=== RECORDED DATA ===
_ _ _ _ _ _ _

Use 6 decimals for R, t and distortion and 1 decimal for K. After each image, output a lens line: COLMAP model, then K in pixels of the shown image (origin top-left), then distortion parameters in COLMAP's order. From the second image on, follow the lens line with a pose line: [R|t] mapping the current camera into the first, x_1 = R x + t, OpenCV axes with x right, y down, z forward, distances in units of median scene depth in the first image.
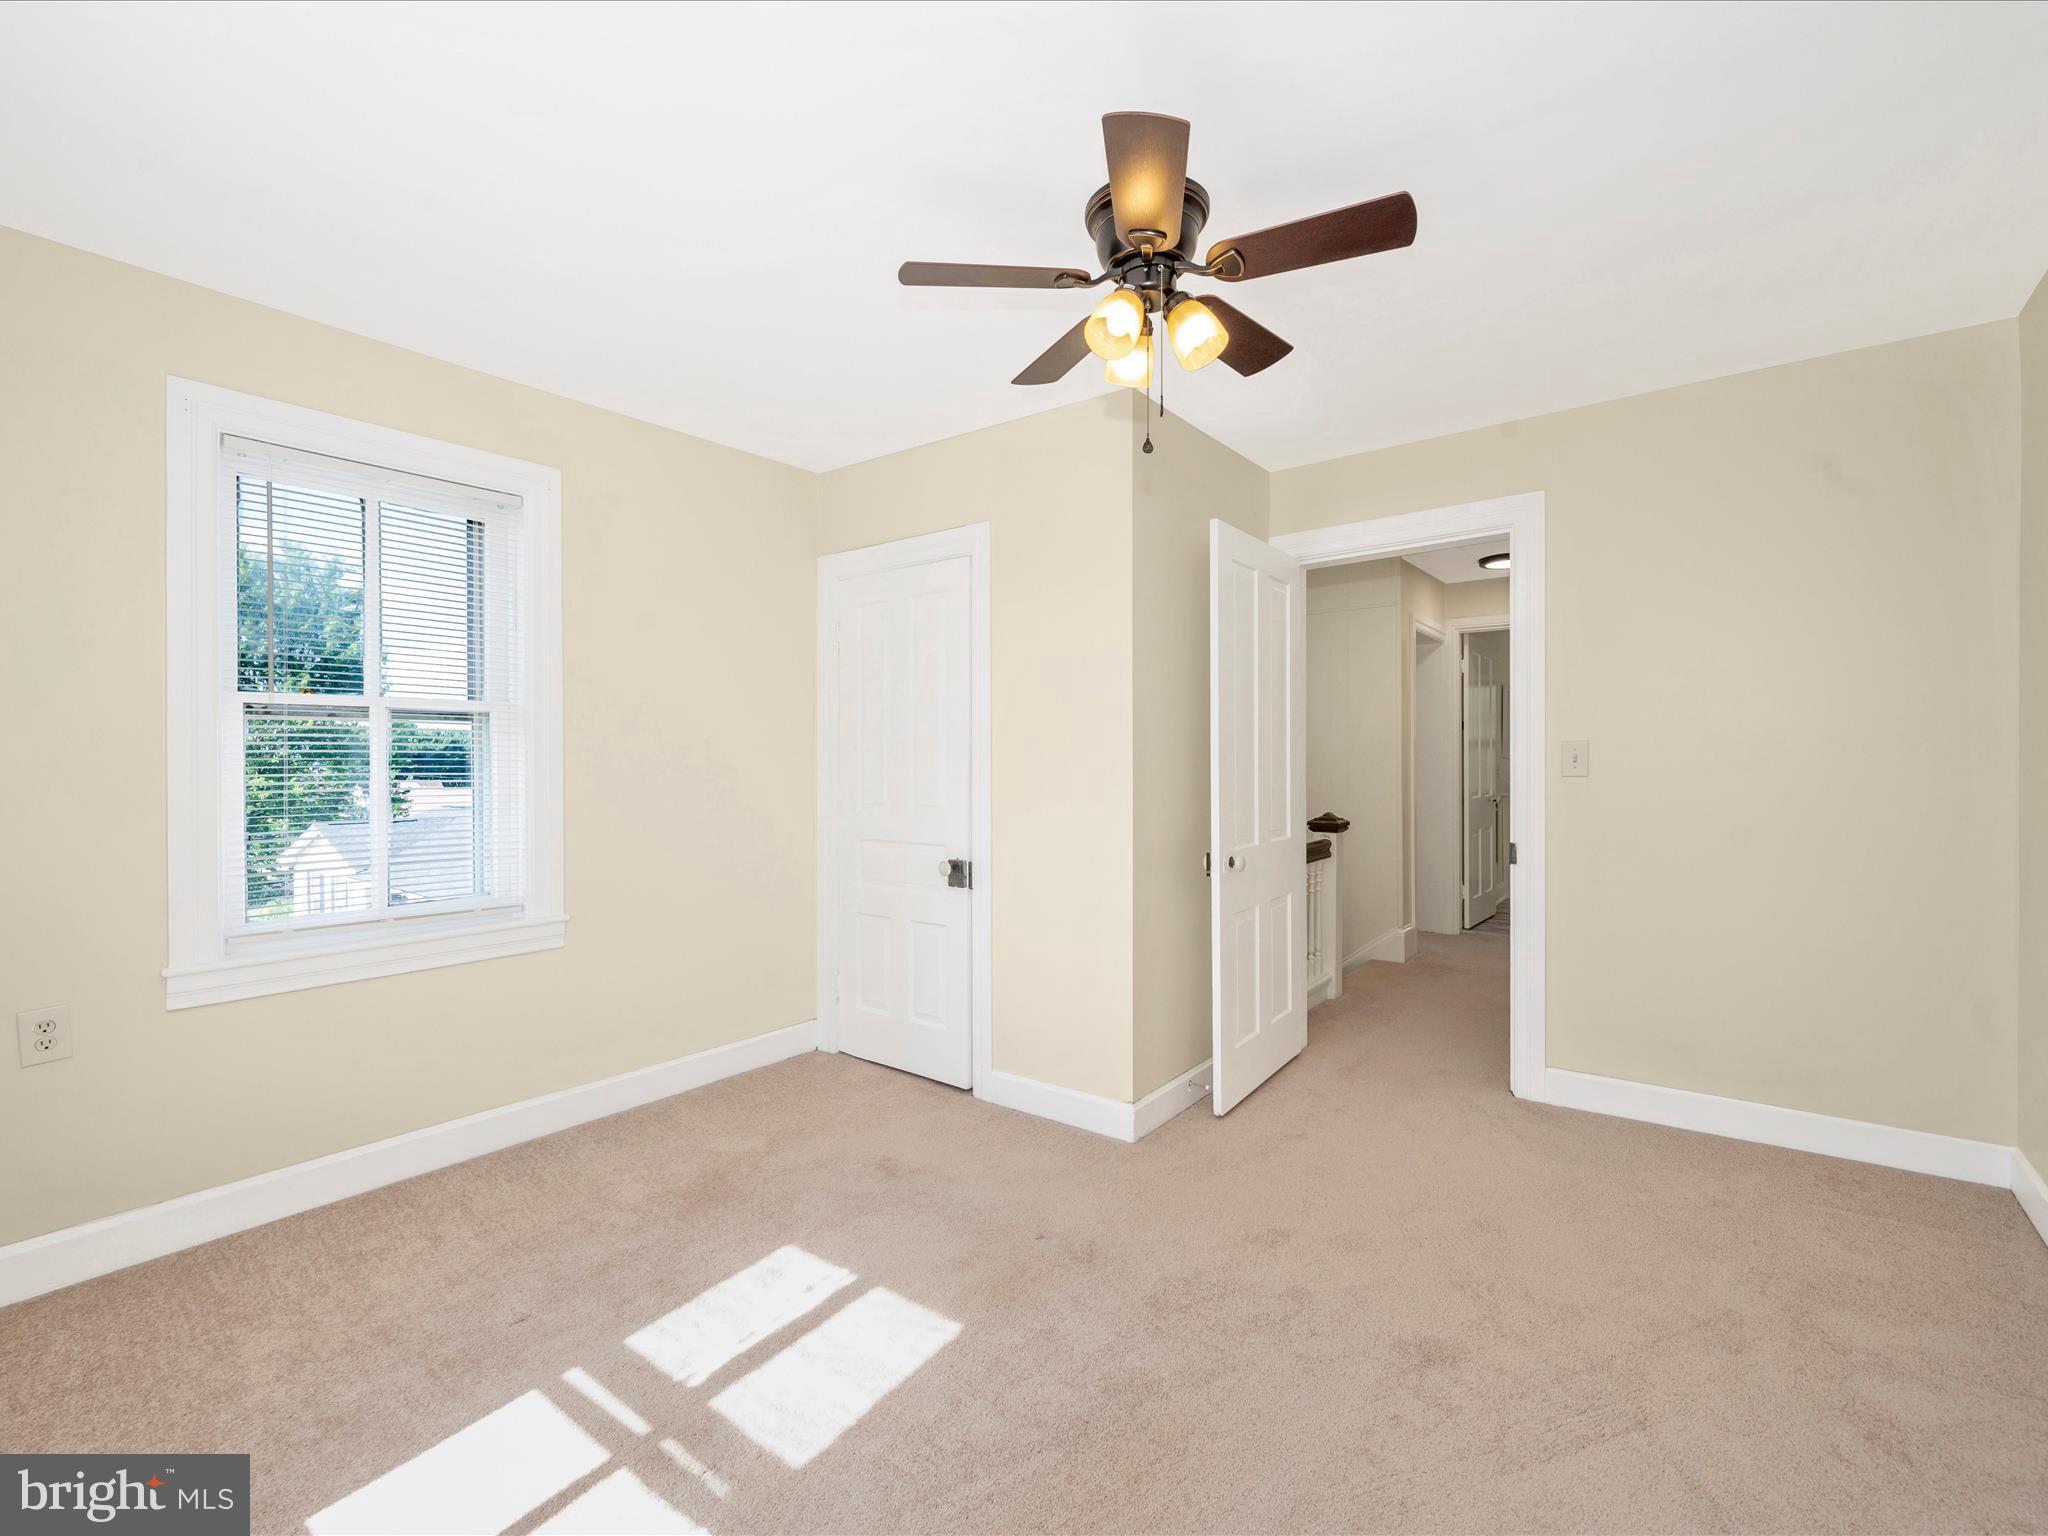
lens RADIAL K [[920.4, 0, 1028.3], [0, 920.4, 763.7], [0, 0, 1]] dist [0.003545, -0.000735]
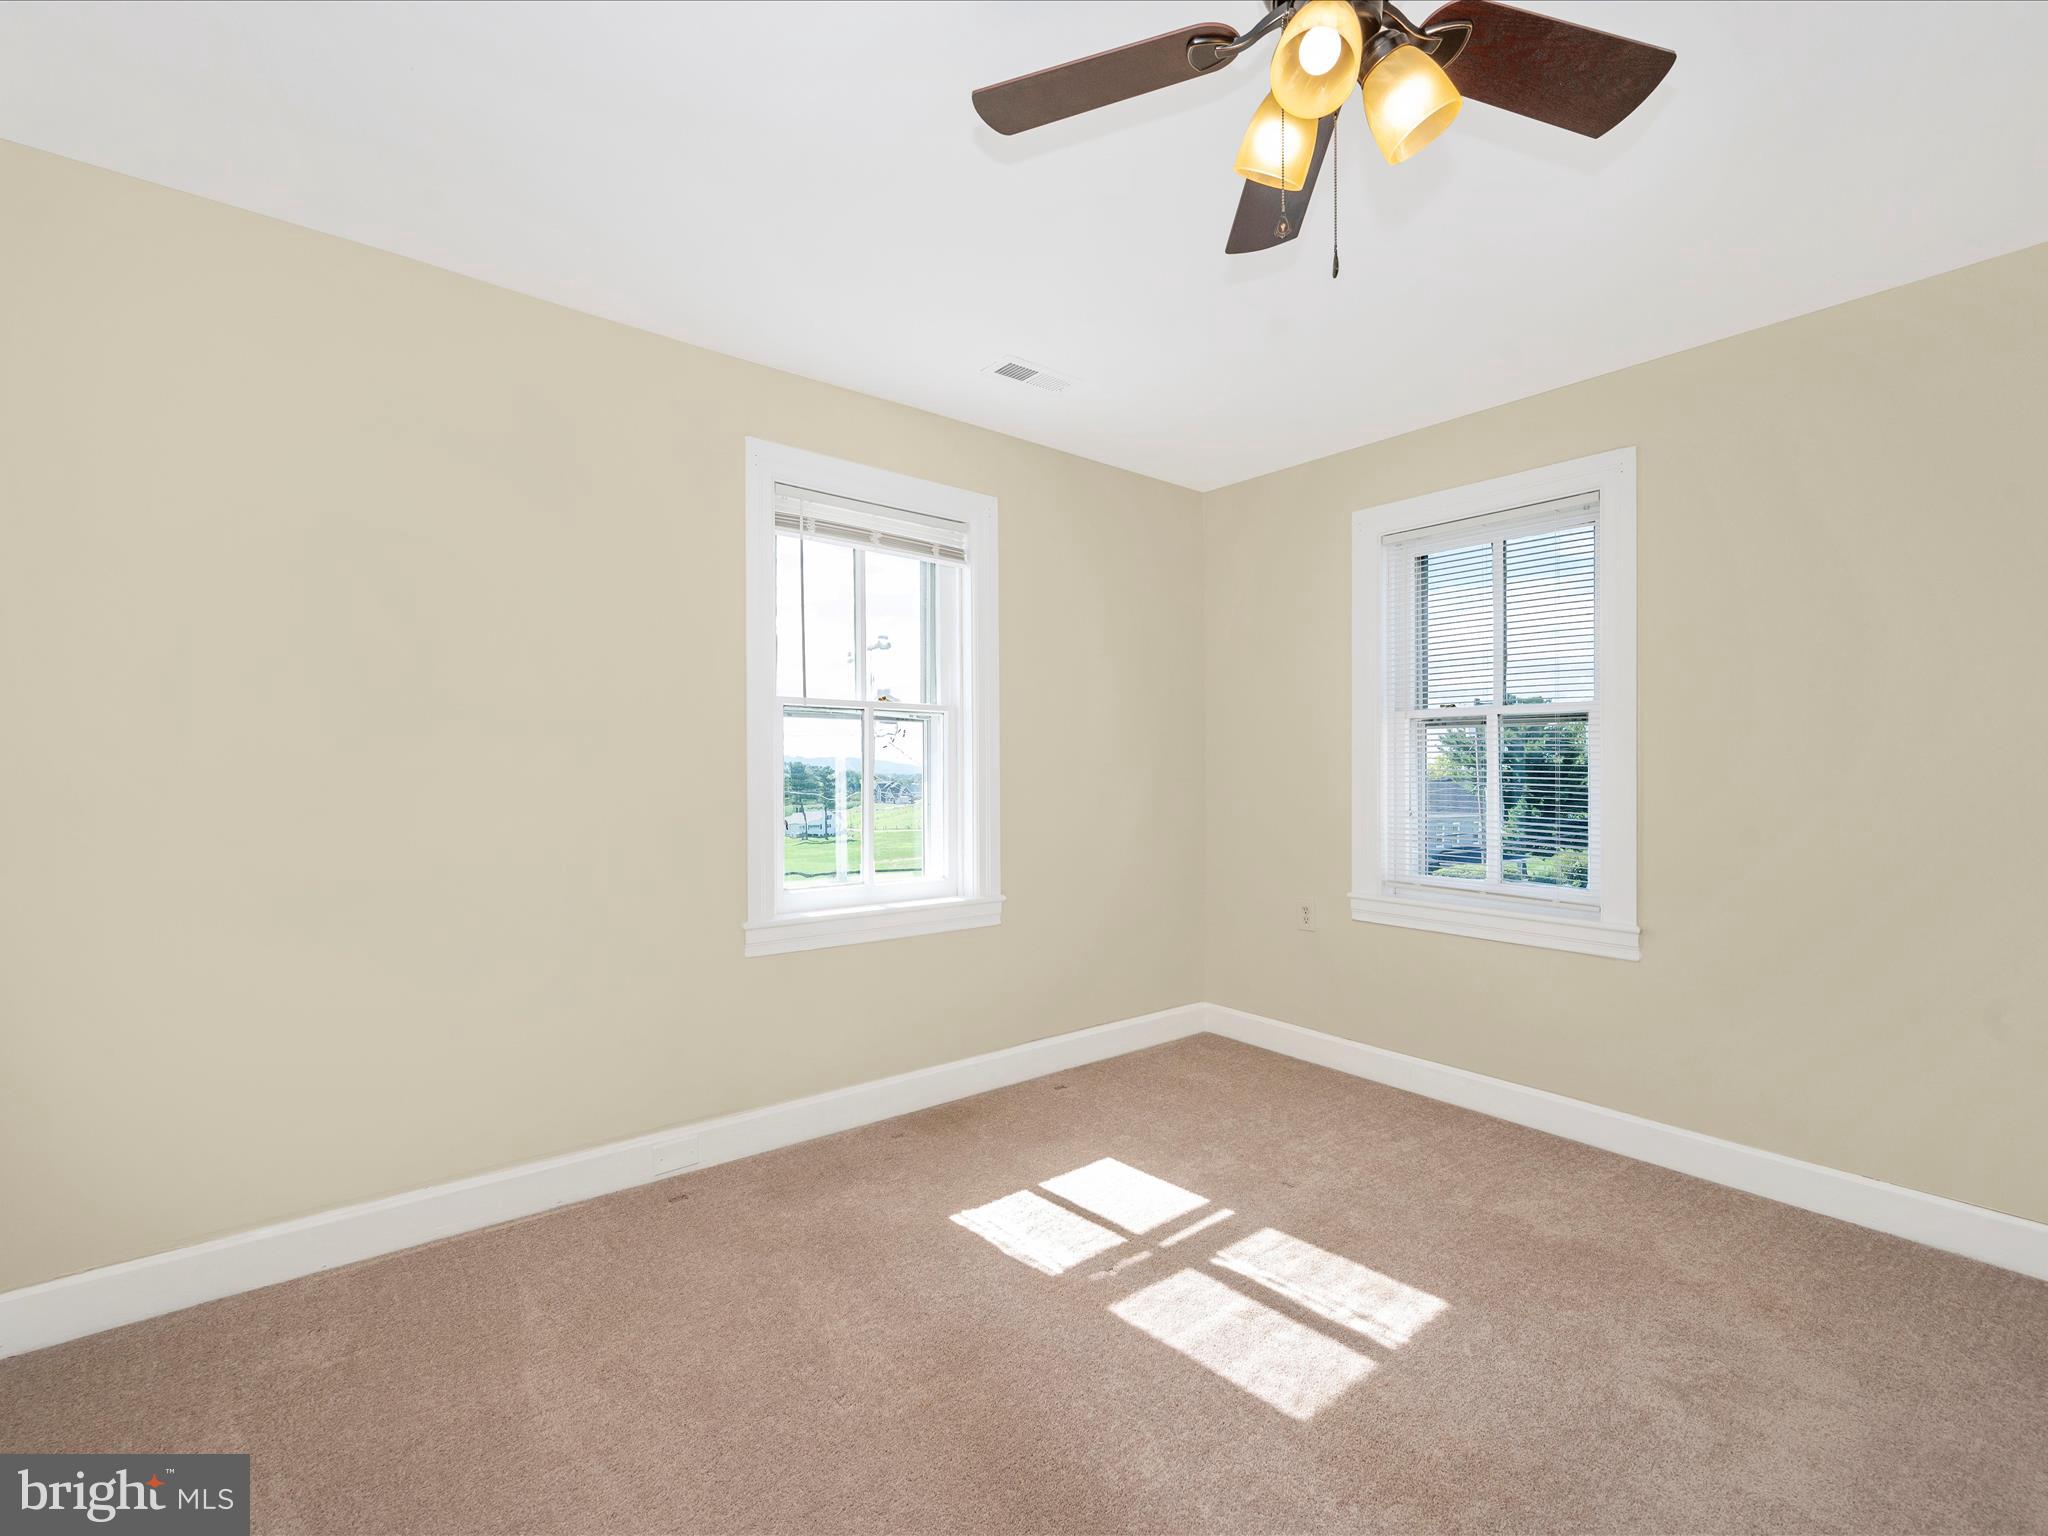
lens RADIAL K [[920.4, 0, 1029.7], [0, 920.4, 765.9], [0, 0, 1]] dist [0.003545, -0.000735]
pose [[-0.235352, 0.006140, -0.971891, 0.794923], [-0.004370, 0.999963, 0.007376, -0.002500], [0.971900, 0.005983, -0.235316, 0.926275]]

_ _ _ _ _ _ _

Reproduce the listing above with "median" replaced by "mean" and nothing else altered, omitting the pictures.

Use 6 decimals for R, t and distortion and 1 decimal for K. After each image, output a lens line: COLMAP model, then K in pixels of the shown image (origin top-left), then distortion parameters in COLMAP's order. From the second image on, follow the lens line with a pose line: [R|t] mapping the current camera into the first, x_1 = R x + t, OpenCV axes with x right, y down, z forward, distances in units of mean scene depth in the first image.
lens RADIAL K [[920.4, 0, 1028.3], [0, 920.4, 763.7], [0, 0, 1]] dist [0.003545, -0.000735]
lens RADIAL K [[920.4, 0, 1029.7], [0, 920.4, 765.9], [0, 0, 1]] dist [0.003545, -0.000735]
pose [[-0.235352, 0.006140, -0.971891, 0.794923], [-0.004370, 0.999963, 0.007376, -0.002500], [0.971900, 0.005983, -0.235316, 0.926275]]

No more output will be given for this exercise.